だけど、『金色に輝く紛い物の竜』もこのままには出来ません。彼らは『金色に輝く紛い物の竜』を封印するために気持ちを押し殺します。仲間の手を借り、邪竜を追いつめ、彼と『黒焔の獅子』は『金色に輝く紛い物の竜』を封印しまた。
『金色に輝く紛い物の竜』の封印された場所は彼と『黒焔の獅子』しか知りません。また悪い人が現われて『金色に輝く紛い物の竜』を悪用されないように彼は誰にも教えませんでした。
『金色に輝く紛い物の竜』の輝く美しい姿に聖竜だと勘違いした人たちは竜を神様だと崇めていました。
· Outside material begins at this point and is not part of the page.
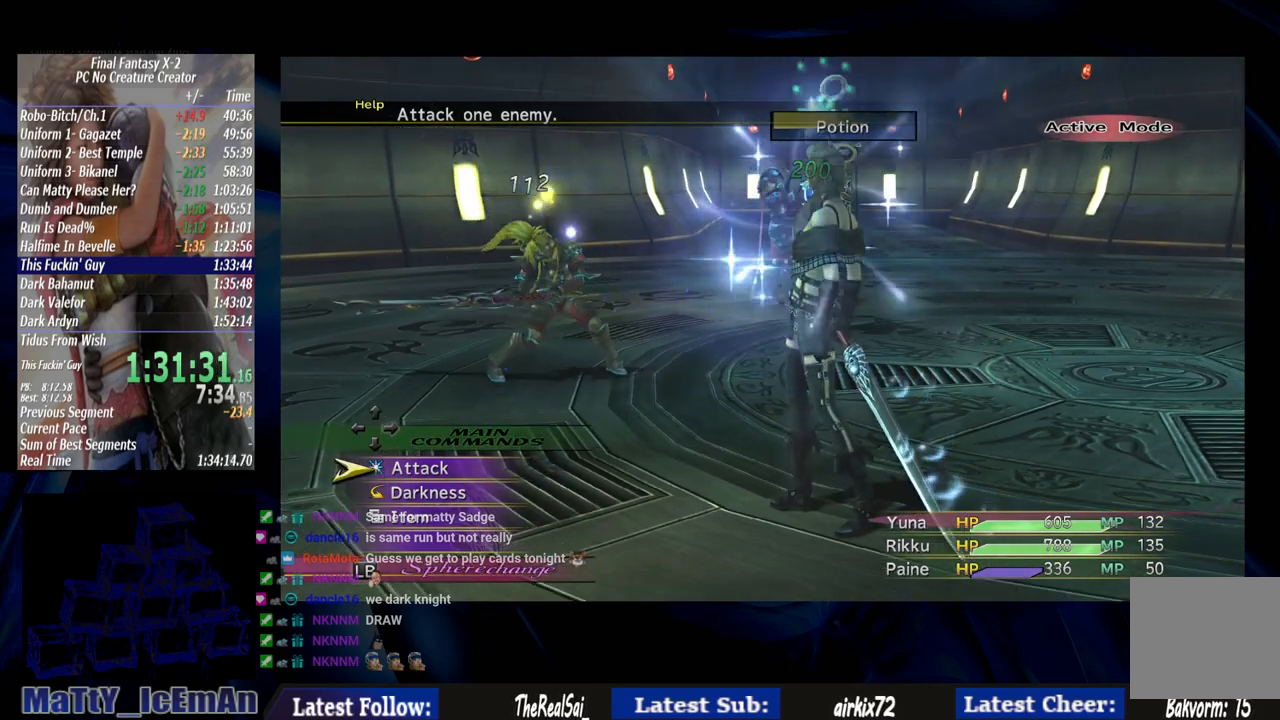
{"buttons": [], "left_stick": "center", "right_stick": "center", "events": [[267, "TRIANGLE", "down"], [350, "TRIANGLE", "up"]]}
もう二度と、魔法使いたちが悪さをしないように、竜を神様と崇める人たちが竜の肉を喰らうことを禁じました。でも、魔法使いがいなくては竜から人を守ることも出来ません。
神様である竜を喰らう魔法使いは、悪い人。
神様である竜を倒す魔法使いは、悪い人。
魔法使いが生かされているのは邪竜となった神様を鎮めるためです。
悪い魔法使いの国は世界中から非難を浴びます。今までやってきたことを思えば仕方がありません。そこで悪い魔法使いの国は、世界を救った英雄の彼を王様として新しい国となりました。